Nesse projeto o que te toca mais como artista e como pessoa? Como artista, o projeto aumentou ainda mais minha crença na arte. A crença de que ela tem um poder sobre nós, e que ela escolhe nosso caminho. Costumo dizer para as pessoas que a arte se assemelha ao amor. Acho que toda criação da humanidade tem o amor como combustível, e junto com isso vem a beleza e a arte. Como artista, percebi que a arte se manifestou para que esse projeto acontecesse. Isso mexe comigo.  Saber que a arte tomou conta me deixa tranquilo, e quando estou tranqüilo, as coisas acontecem. Toda vez que assisto ao filme, que vejo a lona pronta, me emociono profundamente. Percebo que pra isso acontecer eu não precisei fazer nada, somente obedecer. Obedecer ao movimento da arte. Como pessoa eu me sinto orgulhoso, me sinto feliz. Olho e me espanto. Meu olhar também é de espectador. Eu consigo olhar de duas formas pra esse projeto. Como artista e como espectador.

O efeito modificador na vida daquelas pessoas simples do sertão te inspira de que forma? Isso é um acréscimo. É mais uma experiência que está guardada dentro de mim, e a qualquer momento, ela pode brotar e ser transformada em outra coisa. É assim que eu olho para essas pessoas. Uma lição de vida que está guardada dentro de mim, e que uma hora ou outra eu preciso buscar no meu “baú” e fazer ela ressurgir na minha vida em forma de histórias, de arte, de experiência.

O curta produzido por vocês foi indicado e ganhou prêmio. Vocês esperavam essa repercussão e reconhecimento todo? Como foi isso para vocês? Fizemos tudo com o maior carinho do mundo, sem muita definição do que poderia acontecer. Quando decidimos fazer um filme tínhamos certeza que iríamos mergulhar de cabeça para fazer algo realmente especial para todos nós. Eu sabia que seria algo bacana, mas não vislumbrava prêmios ou coisa parecida. Pensei que seria apenas uma obra a mais na minha carreira. Dois momentos me marcaram bastante em relação ao filme. O primeiro, foi quando ganhamos o primeiro prêmio. Meu filho me ligou falando que tínhamos sido selecionados para o Festival de Cinema de Santa Monica eu comecei chorar. Isso já era muito pra nós. Então, dias depois, quando veio a notícia que também havíamos sido premiados como melhor filme desse festival eu desmoronei, e até hoje eu carrego a lembrança daquele momento comigo. Outro fato marcante, foi assistir ao filme no festival de cinema de Paraty. Nesse dia muitos dos meus amigos estavam lá. Pessoas que acompanharam meu trabalho desde o início. Quando o filme acabou e eu vi aquelas pessoas aplaudindo em pé, algumas chorando, tive a certeza que o “Céu de querubins” já era um marco na minha vida.

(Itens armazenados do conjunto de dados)
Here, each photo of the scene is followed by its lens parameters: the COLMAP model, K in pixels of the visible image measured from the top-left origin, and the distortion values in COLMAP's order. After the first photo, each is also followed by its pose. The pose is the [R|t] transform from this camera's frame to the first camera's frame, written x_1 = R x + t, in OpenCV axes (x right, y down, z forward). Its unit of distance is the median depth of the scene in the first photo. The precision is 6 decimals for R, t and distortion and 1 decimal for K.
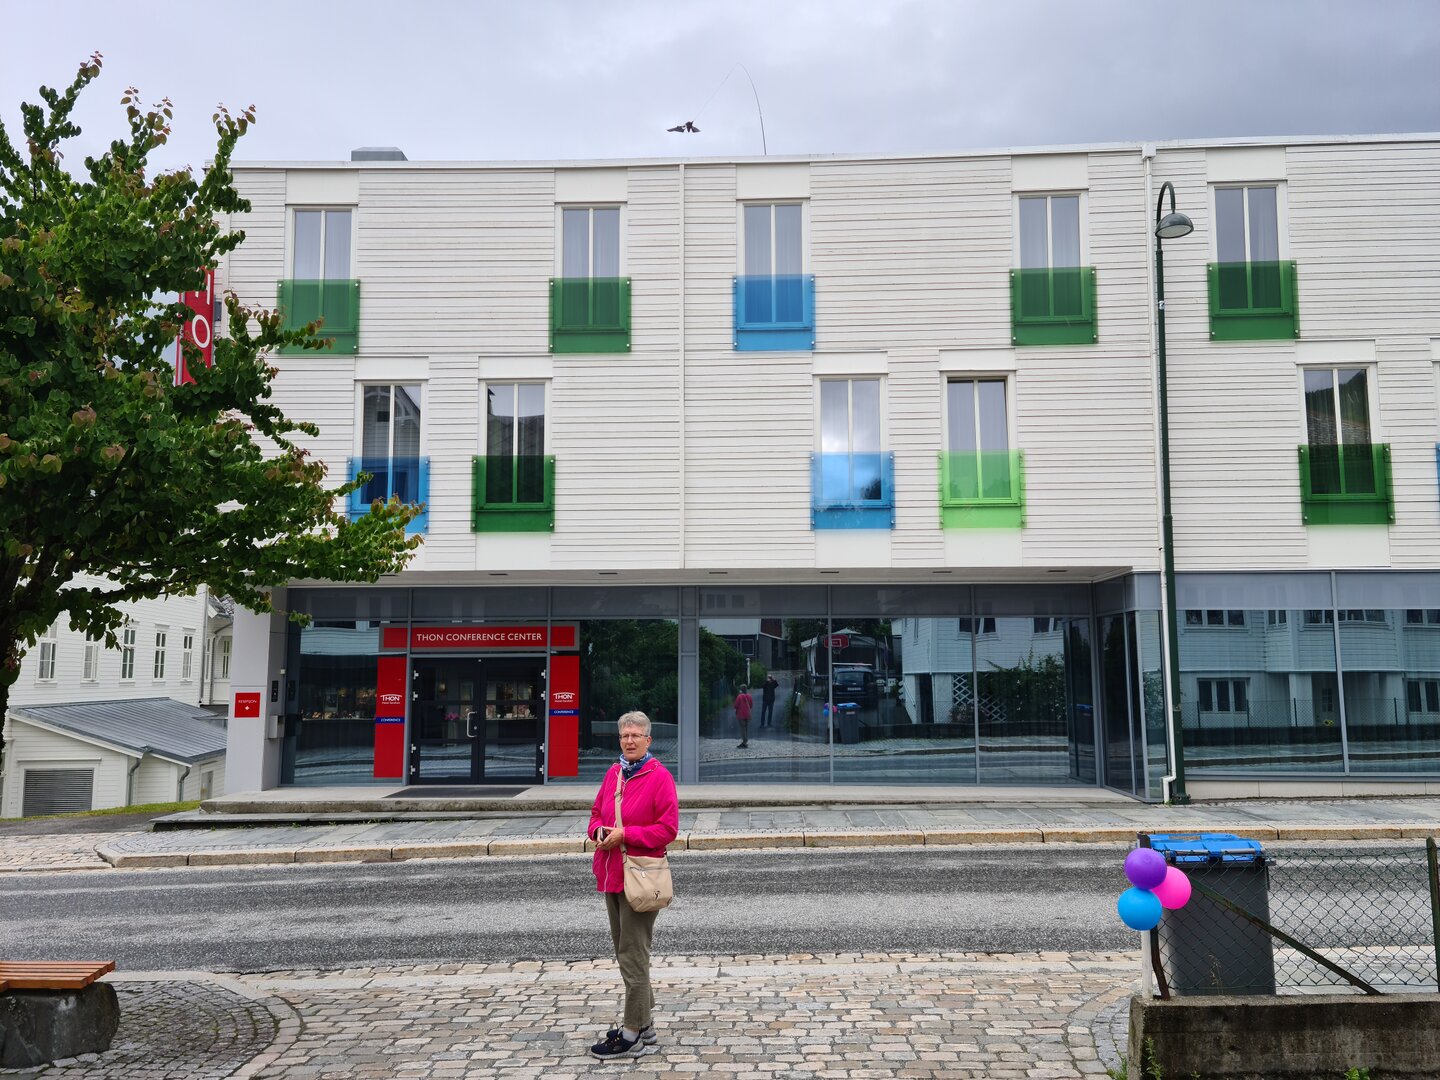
lens RADIAL K [[1140.0, 0, 721.0], [0, 1140.0, 543.8], [0, 0, 1]] dist [0.047240, -0.015766]
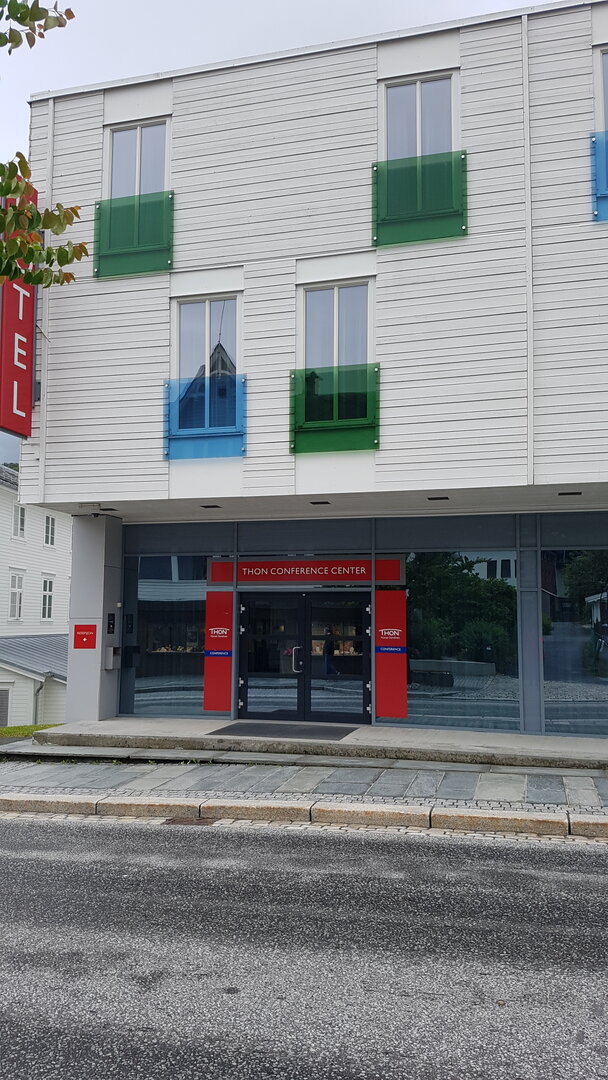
lens RADIAL K [[822.2, 0, 297.7], [0, 822.2, 542.0], [0, 0, 1]] dist [0.135794, -0.019323]
pose [[0.973451, -0.012310, -0.228563, -0.059993], [0.015497, 0.999806, 0.012154, 0.053161], [0.228369, -0.015374, 0.973453, 0.344267]]
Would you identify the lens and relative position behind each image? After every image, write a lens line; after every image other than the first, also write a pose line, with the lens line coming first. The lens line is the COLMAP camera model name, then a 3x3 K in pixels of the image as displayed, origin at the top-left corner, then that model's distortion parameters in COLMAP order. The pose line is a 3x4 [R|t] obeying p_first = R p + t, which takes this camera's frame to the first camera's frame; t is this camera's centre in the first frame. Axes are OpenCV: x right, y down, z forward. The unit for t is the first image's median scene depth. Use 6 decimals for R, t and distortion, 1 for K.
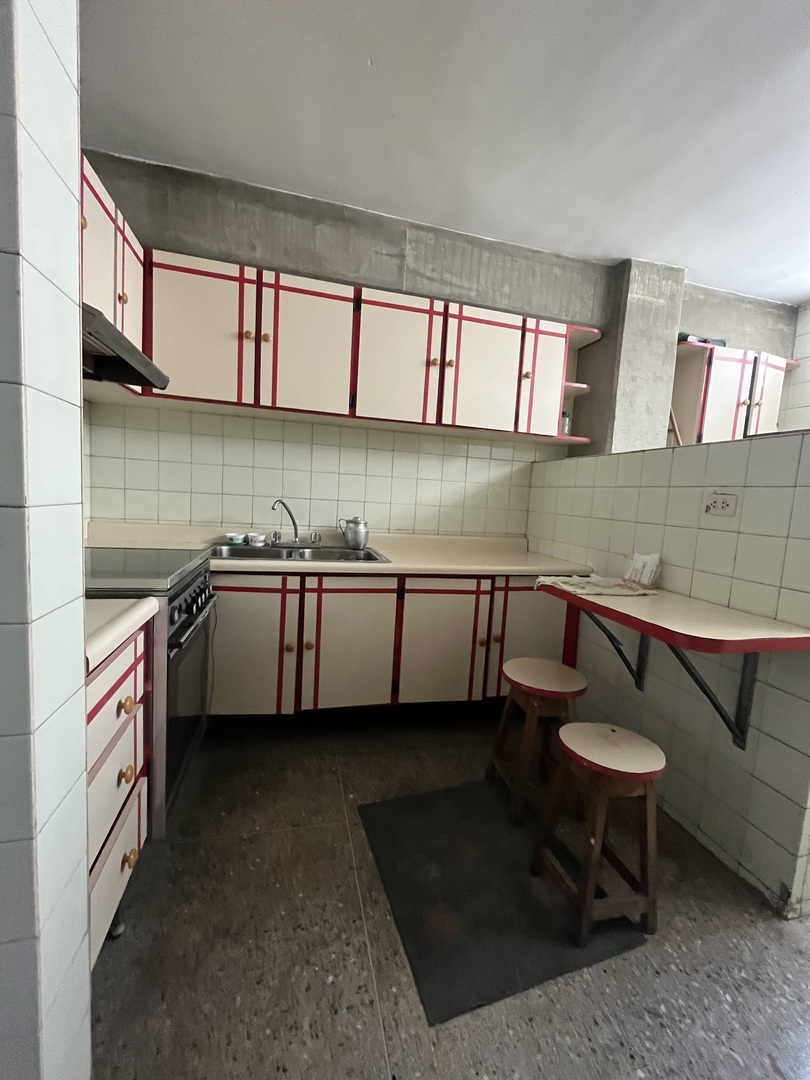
lens RADIAL K [[438.8, 0, 405.0], [0, 438.8, 540.0], [0, 0, 1]] dist [-0.001366, -0.000141]
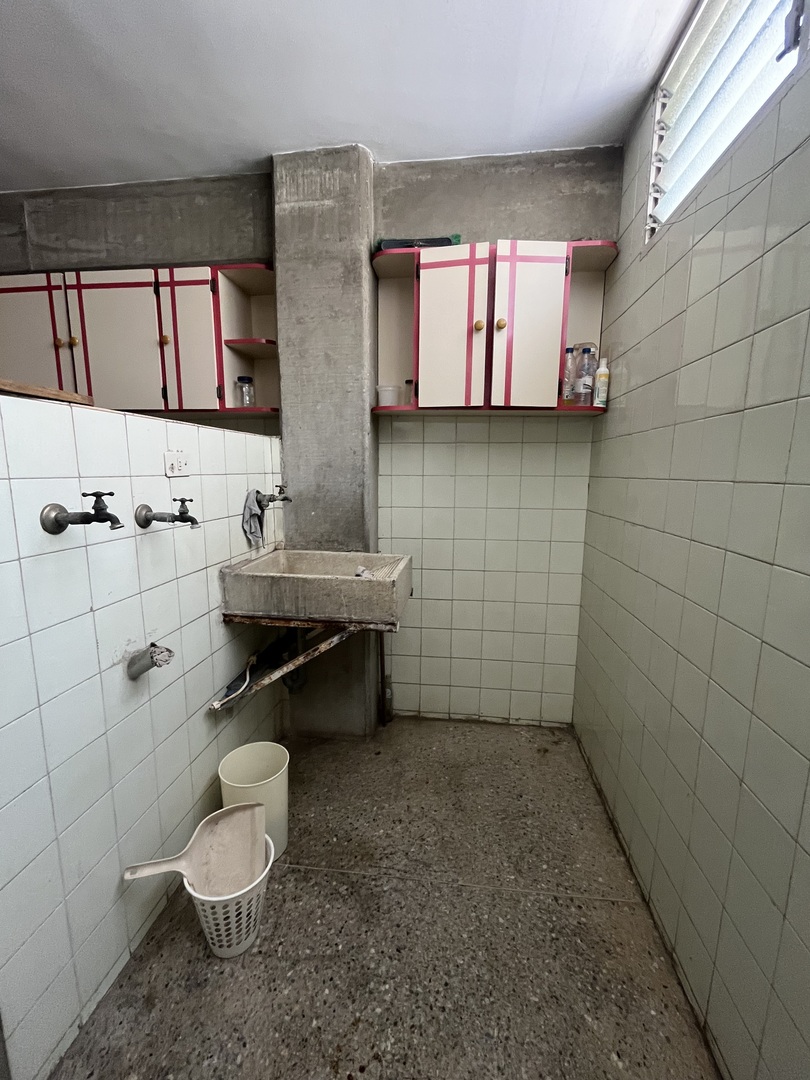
lens RADIAL K [[438.8, 0, 405.0], [0, 438.8, 540.0], [0, 0, 1]] dist [-0.001366, -0.000141]
pose [[0.931250, 0.007119, -0.364311, 0.970571], [0.010155, 0.998914, 0.045478, -0.027768], [0.364239, -0.046051, 0.930166, 0.358432]]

TAREFA SOLICITADA:
Prossiga a entrevista sobre o curta “Céu de querubins” a partir do ponto em que ela termina.

ÁREA DE RESPOSTA:
Com mais de 20 exposições entre a América do Sul, Norte e outros continentes, você se sente realizado ou realizando? Onde quer chegar mais? Essa é uma pergunta que eu gostaria que alguém me perguntasse. Tem alguma coisa muito estranha acontecendo dentro de mim. Parece que a minha alma pede algo novo. Eu estou procurando enxergar minha vida, ficar mais atento aos sinais. Me sinto realizado por tudo que fiz e por tudo que já me aconteceu até hoje, mas não gostaria que fosse só isso. Porque se eu partisse hoje, eu sentiria que não cumpri minha missão. Esse é meu grande medo. Não tenho a ambição de chegar em lugar nenhum, só quero continuar. Apenas cultivando e colocando pra fora aquilo que precisa ser colocado. 

O que te inspira? E quem te inspira? Eu sou como uma esponja. Tudo aquilo que me agrada, eu absorvo e coloco em minha vida: luzes, cores, movimentos, sons. A vida me inspira. O caminhar me inspira, o nascer do sol me inspira, o café da manhã me inspira. Tudo isso me faz refletir e me mostra caminhos. Em relação a artistas, muitos deles me inspiram. Desde os clássicos aos contemporâneos. Talvez a obra de Picasso seja a que mais me ensina, principalmente pela liberdade com que trilhou seu caminho na arte. Se a obra de um artista mexe comigo, acredito que, inconscientemente, ela acabe influenciando meu trabalho. Continuo seguindo minha linha e meu traço, mas tenho certeza que as pequenas mudanças que ocorrem em minha obra, com o passar do tempo, são reflexos do que absorvo do mundo, tanto na arte quanto fora dela.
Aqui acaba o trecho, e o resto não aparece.